I don’t think we will see any drastic change. Remember that while the cost of a barrel of oil may be falling, a high percentage of the retail price of petrol and diesel is made up of tax. As a consequence the full impact of falling oil prices is not always passed on to the consumer.

Remember too that some countries have fiscal arrangements in place designed to smooth out the cyclical rise and fall in oil prices. Such arrangements help insulate motorists from rising prices but also mean they do not benefit fully when prices drop.

The way in which company car drivers are taxed is continuing to propel them towards low or zero-emission vehicles. Benefit-in-Kind taxation may be linked to a vehicle’s CO2 emissions for example. Such an approach favours cars powered by batteries.

 

Electric advantage

Even with low oil prices, the cost of the energy electric vehicles consume per kilometre remains a fraction of the per-kilometre cost of the fuel consumed by a petrol or diesel engine.

Low energy consumption is not the only advantage that electric vehicles enjoy. The cost of maintaining them is low compared with petrol and diesel models.

Aside from being supported by government incentives in many countries, electric vehicles and hybrids are usually exempt from urban congestion charges. Diesel and petrol vehicles are not, and some governments and city authorities are increasingly discriminating against diesels on environmental grounds.

 

Diesel – still a fleet contender

I doubt this will discourage fleets from running diesels any time soon, however. In France, for example, we still have a tax environment that favours diesels. Admittedly the government will probably start taxing diesel more than petrol soon but the difference will be no more than a couple of cents a litre.

It won’t eliminate one of the big advantages of diesel from a fleet operator’s viewpoint. You can reclaim 80% of the VAT you pay on diesel in France but you cannot reclaim any of the VAT on petrol.

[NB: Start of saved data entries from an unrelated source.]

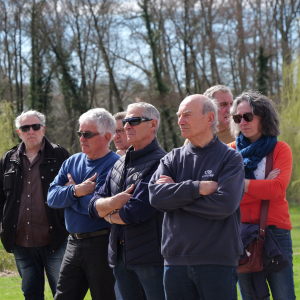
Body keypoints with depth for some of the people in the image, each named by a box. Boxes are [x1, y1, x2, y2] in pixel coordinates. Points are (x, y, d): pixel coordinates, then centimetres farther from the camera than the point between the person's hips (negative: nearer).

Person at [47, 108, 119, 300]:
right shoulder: (72, 162, 12)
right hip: (74, 244, 7)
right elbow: (52, 197, 1)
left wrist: (69, 191, -5)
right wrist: (77, 190, -16)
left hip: (102, 245, -7)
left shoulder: (114, 165, -12)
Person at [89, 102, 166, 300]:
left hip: (151, 257, -8)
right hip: (121, 257, 8)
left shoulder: (160, 163, -12)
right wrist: (115, 201, -12)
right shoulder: (121, 164, 16)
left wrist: (109, 215, 1)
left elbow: (136, 213, -19)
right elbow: (95, 207, 10)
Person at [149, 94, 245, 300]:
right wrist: (198, 188, -14)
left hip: (217, 261, -4)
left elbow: (225, 203, -15)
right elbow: (156, 196, -5)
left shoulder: (230, 158, 0)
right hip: (175, 259, 4)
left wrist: (175, 194, -8)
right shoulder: (172, 159, 12)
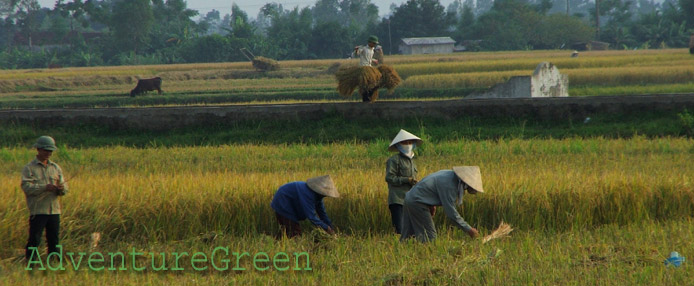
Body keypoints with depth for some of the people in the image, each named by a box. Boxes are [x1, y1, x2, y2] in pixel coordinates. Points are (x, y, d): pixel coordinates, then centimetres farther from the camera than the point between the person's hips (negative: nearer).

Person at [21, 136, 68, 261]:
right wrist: (45, 187, -24)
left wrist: (61, 188, -13)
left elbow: (65, 188, 12)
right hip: (37, 211, -5)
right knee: (34, 240, -7)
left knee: (54, 240, 7)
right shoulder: (29, 168, 0)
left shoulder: (56, 168, 16)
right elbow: (26, 187, -13)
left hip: (54, 210, 5)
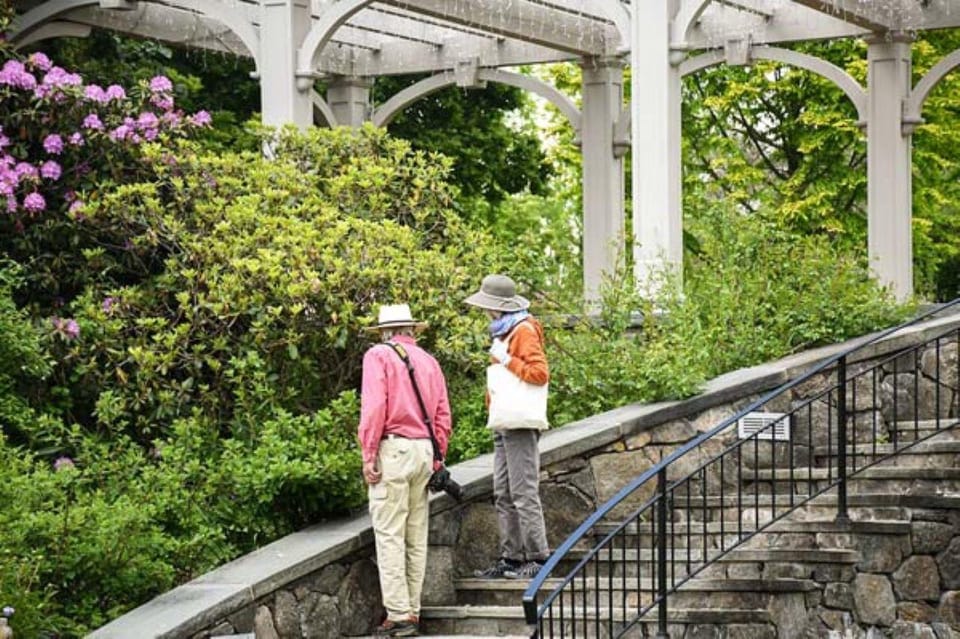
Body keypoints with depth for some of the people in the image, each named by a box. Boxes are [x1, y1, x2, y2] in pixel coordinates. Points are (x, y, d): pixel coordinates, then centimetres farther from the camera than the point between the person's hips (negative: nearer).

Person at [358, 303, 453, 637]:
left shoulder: (378, 355, -1)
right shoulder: (428, 361, 15)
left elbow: (373, 407, -13)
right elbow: (443, 416, 12)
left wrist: (369, 455, -12)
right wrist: (436, 459, 17)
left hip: (392, 449, -6)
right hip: (424, 449, 6)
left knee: (390, 535, -6)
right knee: (417, 537, 10)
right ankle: (413, 612, 12)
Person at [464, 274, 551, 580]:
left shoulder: (524, 332, -8)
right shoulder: (503, 333, 22)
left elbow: (539, 373, -17)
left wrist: (506, 360, -15)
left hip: (520, 425, -10)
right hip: (504, 425, 10)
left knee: (524, 493, -11)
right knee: (503, 495, 9)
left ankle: (538, 557, -9)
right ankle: (512, 557, 12)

Tougher future urban bans on diesel cars will probably only affect pre-Euro 6 models. Fleets tend to run relatively new vehicles so the impact on them will be limited.

So where does this leave cars powered by the newer and more-efficient crop of petrol engines that are becoming available?

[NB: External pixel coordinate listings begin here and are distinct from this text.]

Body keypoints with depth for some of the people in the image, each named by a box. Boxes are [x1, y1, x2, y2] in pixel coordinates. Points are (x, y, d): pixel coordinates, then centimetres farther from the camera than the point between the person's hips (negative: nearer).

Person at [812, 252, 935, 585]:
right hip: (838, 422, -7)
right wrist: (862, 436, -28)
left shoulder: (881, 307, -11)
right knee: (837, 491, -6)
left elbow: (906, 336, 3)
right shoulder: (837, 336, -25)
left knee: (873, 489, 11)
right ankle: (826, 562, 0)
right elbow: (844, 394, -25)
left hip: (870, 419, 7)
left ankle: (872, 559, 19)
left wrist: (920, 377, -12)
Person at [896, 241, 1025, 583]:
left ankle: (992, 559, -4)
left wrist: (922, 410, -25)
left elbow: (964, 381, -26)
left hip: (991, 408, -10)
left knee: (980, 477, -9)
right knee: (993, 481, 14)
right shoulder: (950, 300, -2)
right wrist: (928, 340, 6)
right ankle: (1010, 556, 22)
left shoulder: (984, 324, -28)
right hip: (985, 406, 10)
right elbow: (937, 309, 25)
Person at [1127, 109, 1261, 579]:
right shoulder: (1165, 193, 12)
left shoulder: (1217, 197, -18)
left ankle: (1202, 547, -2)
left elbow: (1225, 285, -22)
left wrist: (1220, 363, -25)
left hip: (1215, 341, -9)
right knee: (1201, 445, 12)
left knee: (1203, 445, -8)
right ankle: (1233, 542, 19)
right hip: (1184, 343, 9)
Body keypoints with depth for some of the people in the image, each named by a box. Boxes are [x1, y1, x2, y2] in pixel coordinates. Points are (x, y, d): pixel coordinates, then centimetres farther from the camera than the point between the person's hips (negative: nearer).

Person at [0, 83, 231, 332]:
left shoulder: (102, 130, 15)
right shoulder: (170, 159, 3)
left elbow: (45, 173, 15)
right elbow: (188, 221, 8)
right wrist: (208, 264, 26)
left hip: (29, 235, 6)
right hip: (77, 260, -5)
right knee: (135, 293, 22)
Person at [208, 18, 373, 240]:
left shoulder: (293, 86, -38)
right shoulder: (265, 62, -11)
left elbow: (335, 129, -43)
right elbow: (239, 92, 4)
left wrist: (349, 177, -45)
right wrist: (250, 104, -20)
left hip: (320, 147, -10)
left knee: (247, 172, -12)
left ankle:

The case in their favour is very strong, especially in markets where taxation policy isn’t quite as important in determining peoples’ choices. I think demand will grow – but the speed of growth will vary immensely from country to country.

Fleet operators – and businesses such as ALD – think longterm.

The long cycles we operate on means there is no immediate yo-yo effect on the type of vehicles we supply. And who knows where the price of a barrel oil will be in 2018/19?